With growth slowing in China and with zero growth in the eurozone, demand for commodities has shown little growth and in some cases has fallen as stockpiles have been reduced.

On the supply side, investment in mining has boosted the supply of minerals and good harvests in various parts of the world have boosted the supply of many agricultural commodities.
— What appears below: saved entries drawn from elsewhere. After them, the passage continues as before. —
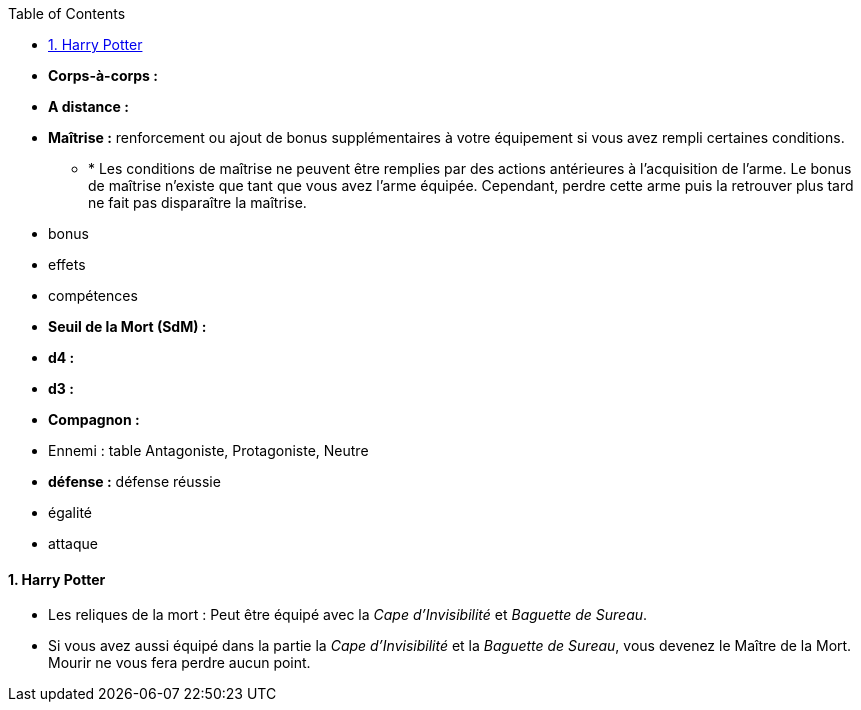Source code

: :experimental:
:source-highlighter: pygments
:data-uri:
:icons: font

:toc:
:numbered:

* *Corps-à-corps :*
* *A distance :*
* *Maîtrise :* renforcement ou ajout de bonus supplémentaires à votre équipement si vous avez rempli certaines conditions.
** * Les conditions de maîtrise ne peuvent être remplies par des actions antérieures à l'acquisition de l'arme. Le bonus de maîtrise n'existe que tant que vous avez l'arme équipée. Cependant, perdre cette arme puis la retrouver plus tard ne fait pas disparaître la maîtrise.

* bonus
* effets
* compétences

* *Seuil de la Mort (SdM) :*

* *d4 :*
* *d3 :*

* *Compagnon :*

* Ennemi : table Antagoniste, Protagoniste, Neutre

* *défense :* défense réussie
* égalité
* attaque


==== Harry Potter

* Les reliques de la mort : Peut être équipé avec la _Cape d'Invisibilité_ et _Baguette de Sureau_.
* Si vous avez aussi équipé dans la partie la _Cape d'Invisibilité_ et la _Baguette de Sureau_, vous devenez le Maître de la Mort. Mourir ne vous fera perdre aucun point.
But in historical terms, prices are still relatively high. There was a huge surge in commodity prices in the period up to the financial crisis of 2008 and then another surge as the world economy began to recover from 2009–11. Nevertheless, taking a longer-term perspective still, commodity prices have risen in real terms since the 1960s, but with considerable fluctuations around this trend, reflecting demand and supply at the time.

Articles

Commodities Fall to 5-Year Low With Plenty of Supplies Bloomberg Businessweek, Chanyaporn Chanjaroen (11/9/14)
Commodity ETFs at Multi-Year Lows on Supply Glut ETF Trends, Tom Lydon (11/9/14)
What dropping commodity prices mean CNBC, Art Cashin (11/9/14)
Goldman sees demand hitting commodity price DMM FX (12/9/14)
Commodity price slump is a matter of perspective Sydney Morning Herald, Stephen Cauchi (11/9/14)
Commodities index tumbles to five-year low Financial Times, Neil Hume (12/9/14)
Commodities: More super, less cycle HSBC Global Research, Paul Bloxham (8/1/13)
Commodity prices in the (very) long run The Economist (12/3/13)

Data

IMF Primary Commodity Prices IMF
UNCTADstat UNCTAD (Select: Commodities > Commodity price long-term trends)
Commodity prices Index Mundi

Questions

  1. Identify specific demand-and supply-side factors that have affected prices of (a) grains; (b) meat; (c) metal prices; (d) oil.
  2. Why is the demand for commodities likely to be relatively inelastic with respect to price, at least in the short term? What are the implications of this for price responses to changes in supply?
  3. Why may there currently be a ‘buying opportunity’ for potential commodity purchasers?
  4. What is meant by the ‘futures market’ and future prices? Why may the 6-month future price quoted today not necessarily be the same as the spot price (i.e. the actual price for immediate trading) in 6 months’ time?
  5. How does speculation affect commodity prices?
  6. How does a strong US dollar affect commodity prices (which are expressed in dollars)?
  7. How may changes in stockpiles give an indication of likely changes in commodity prices over the coming months?
  8. Distinguish between real and nominal commodity prices. Which have risen more and why?
  9. How do real commodity prices today compare with those in previous decades?